Following the EPA investigation, the man was fined $1771 for burning the waste.

The EPA also issued the company, which operates a farming business from the site, with a clean-up notice requiring it remove all remaining industrial waste from the dam and to dispose of it at a licensed facility.

EPA Acting North West Manager Danny Childs said it was important businesses deposited or recycled industrial waste in accordance with regulations.

“EPA takes its role as the environmental regulator very seriously and has high expectations when it comes to the management of industrial waste,” he said.

“This incident should serve as notice to all operators that they need to follow appropriate procedures for disposal of waste and ensure they’re adhered to by those working on site.”

drumMUSTER and ChemClear are perfectly placed to provide Australian farmers with a simple and cost effective way to keep their farms clean and protect the environment.

In the first instance, had the operator in Orange utilised the services of ChemClear, he would have been able to dispose of his chemicals at a significantly reduced cost.

Collection of Group 1 chemicals is free to waste holders due to a levy applied at the point of sale.
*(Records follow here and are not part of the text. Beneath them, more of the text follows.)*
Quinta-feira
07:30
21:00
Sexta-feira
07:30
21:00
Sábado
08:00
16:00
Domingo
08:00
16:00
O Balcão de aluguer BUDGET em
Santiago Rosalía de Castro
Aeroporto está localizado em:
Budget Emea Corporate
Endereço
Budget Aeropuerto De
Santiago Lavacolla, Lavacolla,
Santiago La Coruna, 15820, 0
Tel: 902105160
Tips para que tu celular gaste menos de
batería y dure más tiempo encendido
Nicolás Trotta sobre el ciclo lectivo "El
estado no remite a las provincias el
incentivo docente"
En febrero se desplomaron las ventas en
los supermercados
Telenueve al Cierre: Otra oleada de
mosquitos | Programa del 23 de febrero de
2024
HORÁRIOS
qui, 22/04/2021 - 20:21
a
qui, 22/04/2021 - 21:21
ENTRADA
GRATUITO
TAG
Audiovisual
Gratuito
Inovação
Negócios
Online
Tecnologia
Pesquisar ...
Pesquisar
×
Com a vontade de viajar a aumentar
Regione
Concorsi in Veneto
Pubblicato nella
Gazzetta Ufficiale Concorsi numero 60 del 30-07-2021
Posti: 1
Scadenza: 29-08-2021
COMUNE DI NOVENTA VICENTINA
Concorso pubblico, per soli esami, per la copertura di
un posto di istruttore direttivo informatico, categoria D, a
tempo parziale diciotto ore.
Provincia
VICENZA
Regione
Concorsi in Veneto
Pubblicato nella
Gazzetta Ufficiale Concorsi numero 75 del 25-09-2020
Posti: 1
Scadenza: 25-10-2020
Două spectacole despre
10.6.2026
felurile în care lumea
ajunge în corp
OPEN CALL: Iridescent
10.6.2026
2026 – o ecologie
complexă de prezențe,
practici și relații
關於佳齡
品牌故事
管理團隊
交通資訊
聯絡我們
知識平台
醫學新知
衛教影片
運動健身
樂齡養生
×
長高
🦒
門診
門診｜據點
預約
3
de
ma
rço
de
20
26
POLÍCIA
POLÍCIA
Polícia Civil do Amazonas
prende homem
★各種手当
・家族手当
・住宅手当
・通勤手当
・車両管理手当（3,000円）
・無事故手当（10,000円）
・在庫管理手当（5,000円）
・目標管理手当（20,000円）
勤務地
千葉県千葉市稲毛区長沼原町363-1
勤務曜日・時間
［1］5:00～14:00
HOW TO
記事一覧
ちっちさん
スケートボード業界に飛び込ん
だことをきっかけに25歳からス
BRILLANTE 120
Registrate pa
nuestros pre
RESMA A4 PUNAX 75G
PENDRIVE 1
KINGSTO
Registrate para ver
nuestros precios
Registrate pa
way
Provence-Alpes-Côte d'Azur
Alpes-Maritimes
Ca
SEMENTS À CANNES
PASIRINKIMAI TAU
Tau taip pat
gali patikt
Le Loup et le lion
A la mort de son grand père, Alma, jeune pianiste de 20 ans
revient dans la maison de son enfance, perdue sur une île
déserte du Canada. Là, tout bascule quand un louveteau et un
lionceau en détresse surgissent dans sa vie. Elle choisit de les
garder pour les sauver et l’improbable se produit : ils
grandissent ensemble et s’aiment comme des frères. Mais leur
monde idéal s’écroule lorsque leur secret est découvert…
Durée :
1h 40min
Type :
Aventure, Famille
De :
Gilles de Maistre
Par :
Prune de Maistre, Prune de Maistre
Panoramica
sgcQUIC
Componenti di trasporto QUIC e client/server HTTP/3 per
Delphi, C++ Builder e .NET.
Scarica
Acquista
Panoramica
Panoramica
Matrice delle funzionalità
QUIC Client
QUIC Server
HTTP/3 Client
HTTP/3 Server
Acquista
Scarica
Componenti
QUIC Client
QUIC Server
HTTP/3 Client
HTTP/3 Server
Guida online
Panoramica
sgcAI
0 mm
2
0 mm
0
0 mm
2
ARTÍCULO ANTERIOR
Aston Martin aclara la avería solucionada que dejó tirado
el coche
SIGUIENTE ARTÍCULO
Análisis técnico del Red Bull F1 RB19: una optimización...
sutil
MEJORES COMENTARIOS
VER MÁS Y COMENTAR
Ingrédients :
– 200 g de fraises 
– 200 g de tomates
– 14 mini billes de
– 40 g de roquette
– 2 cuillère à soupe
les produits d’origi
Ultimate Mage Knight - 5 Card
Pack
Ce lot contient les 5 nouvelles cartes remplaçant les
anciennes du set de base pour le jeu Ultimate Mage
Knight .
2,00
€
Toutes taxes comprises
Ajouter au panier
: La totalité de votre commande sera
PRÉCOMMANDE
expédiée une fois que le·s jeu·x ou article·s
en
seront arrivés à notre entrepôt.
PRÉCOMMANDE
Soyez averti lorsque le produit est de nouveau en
Alternatively, had the operator registered the chemicals as ‘unknown, unlabelled, expired or no longer registered for use’ (Group 2 eligible), it would have cost him $3500 including freight to dispose of them in a safe manner.

National ChemClear Program Manager Lisa Nixon said, “If the Cowra farmer had registered his obsolete chemicals with ChemClear, he would have had two opportunities in the last two years to have them collected in his local council area”.

In the second case, the operator could have delivered his plastic drums only kilometres away at the Echuca Environment Centre, one of 789 drumMUSTER collection sites available across Australia for the recycling of chemical drums.

drumMUSTER is free to users thanks again to a levy paid on eligible products by participating chemical companies who have signed onto the stewardship program and collect the levy at the point of sale.

National Program Manager Allan McGann said, “Burning and burying stockpiled chemical containers is an outdated practice that no longer has a place in Australian agriculture.”

The overall aim of the programs is to ensure good farm management practices so that quality assurance standards can be met.

We encourage all chemical users to accept their responsibilities to dispose of chemicals and empty containers in an environmentally sustainable manner to protect the environment and avoid legal action and costly fines.